#### SUPPLIED DATA:

==========

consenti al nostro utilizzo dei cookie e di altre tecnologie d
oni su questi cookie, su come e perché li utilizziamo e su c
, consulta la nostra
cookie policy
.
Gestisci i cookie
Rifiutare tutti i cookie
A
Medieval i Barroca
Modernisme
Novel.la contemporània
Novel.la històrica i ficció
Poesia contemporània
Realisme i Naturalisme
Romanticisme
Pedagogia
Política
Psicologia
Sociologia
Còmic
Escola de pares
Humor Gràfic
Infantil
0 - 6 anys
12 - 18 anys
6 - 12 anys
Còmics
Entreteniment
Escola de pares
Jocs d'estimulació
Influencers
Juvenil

==========

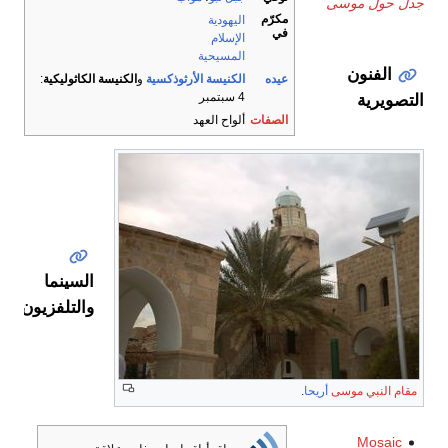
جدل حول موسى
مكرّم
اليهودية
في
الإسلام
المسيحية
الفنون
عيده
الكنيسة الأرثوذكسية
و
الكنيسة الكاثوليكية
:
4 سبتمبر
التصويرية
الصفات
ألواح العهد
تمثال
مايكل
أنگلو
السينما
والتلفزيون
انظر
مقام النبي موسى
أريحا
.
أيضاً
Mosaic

==========

#### WHAT NEEDS TO BE DONE:
Some of the data mentions "contemporània". Copy every line where it does.

#### FINAL ANSWER:
Novel.la contemporània
Poesia contemporània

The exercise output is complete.